§ Problem details: Copy out the text from the line with "Ranking spalaczy tłuszczu w średnim o" up to and including the line with "Najlepsze spalacze tłuszczu", keeping every line the same.

§ The records:
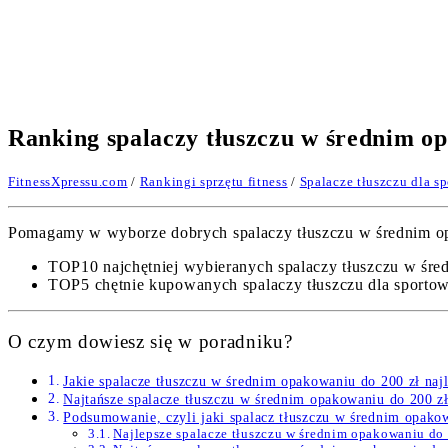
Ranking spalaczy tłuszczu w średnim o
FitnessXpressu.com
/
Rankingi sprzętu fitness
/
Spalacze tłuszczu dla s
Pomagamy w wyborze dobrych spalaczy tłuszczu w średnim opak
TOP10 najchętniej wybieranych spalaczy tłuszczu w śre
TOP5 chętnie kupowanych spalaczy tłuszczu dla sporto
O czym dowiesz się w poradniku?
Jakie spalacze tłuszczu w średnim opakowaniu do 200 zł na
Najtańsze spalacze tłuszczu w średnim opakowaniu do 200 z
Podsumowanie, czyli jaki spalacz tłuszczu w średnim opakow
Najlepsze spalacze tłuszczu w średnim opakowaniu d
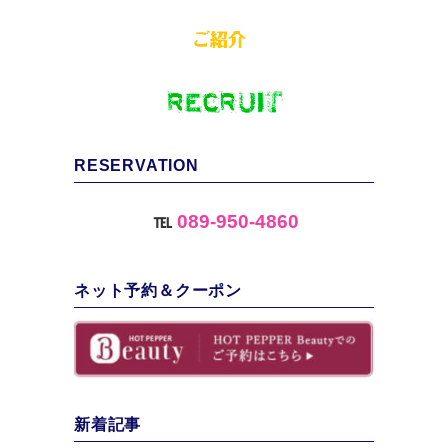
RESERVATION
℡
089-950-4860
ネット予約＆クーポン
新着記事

==

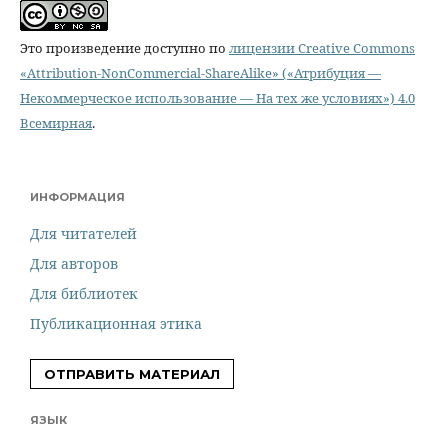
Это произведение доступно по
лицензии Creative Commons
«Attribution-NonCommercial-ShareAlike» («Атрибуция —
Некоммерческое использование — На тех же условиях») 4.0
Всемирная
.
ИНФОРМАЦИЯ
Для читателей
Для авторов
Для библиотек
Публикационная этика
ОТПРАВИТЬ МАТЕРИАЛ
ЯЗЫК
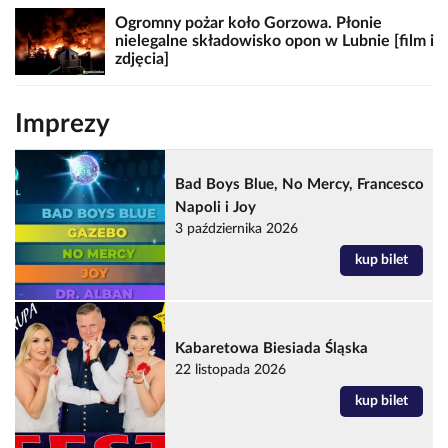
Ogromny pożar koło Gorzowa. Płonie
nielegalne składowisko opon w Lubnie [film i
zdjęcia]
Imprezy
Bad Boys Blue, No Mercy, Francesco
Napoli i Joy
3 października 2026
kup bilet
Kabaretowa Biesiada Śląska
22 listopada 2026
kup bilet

--

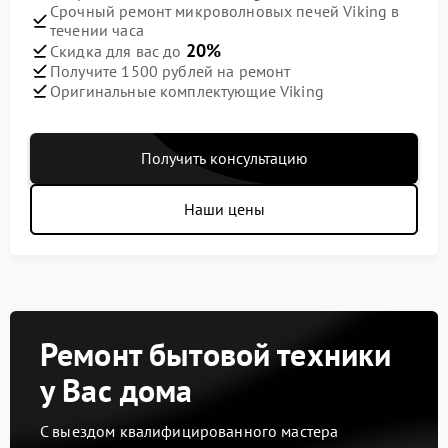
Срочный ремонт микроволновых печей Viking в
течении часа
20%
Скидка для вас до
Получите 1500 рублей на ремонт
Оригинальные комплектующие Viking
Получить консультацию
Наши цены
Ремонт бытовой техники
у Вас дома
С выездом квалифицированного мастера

§ Exercise answer:
Ranking spalaczy tłuszczu w średnim o
FitnessXpressu.com
/
Rankingi sprzętu fitness
/
Spalacze tłuszczu dla s
Pomagamy w wyborze dobrych spalaczy tłuszczu w średnim opak
TOP10 najchętniej wybieranych spalaczy tłuszczu w śre
TOP5 chętnie kupowanych spalaczy tłuszczu dla sporto
O czym dowiesz się w poradniku?
Jakie spalacze tłuszczu w średnim opakowaniu do 200 zł na
Najtańsze spalacze tłuszczu w średnim opakowaniu do 200 z
Podsumowanie, czyli jaki spalacz tłuszczu w średnim opakow
Najlepsze spalacze tłuszczu w średnim opakowaniu d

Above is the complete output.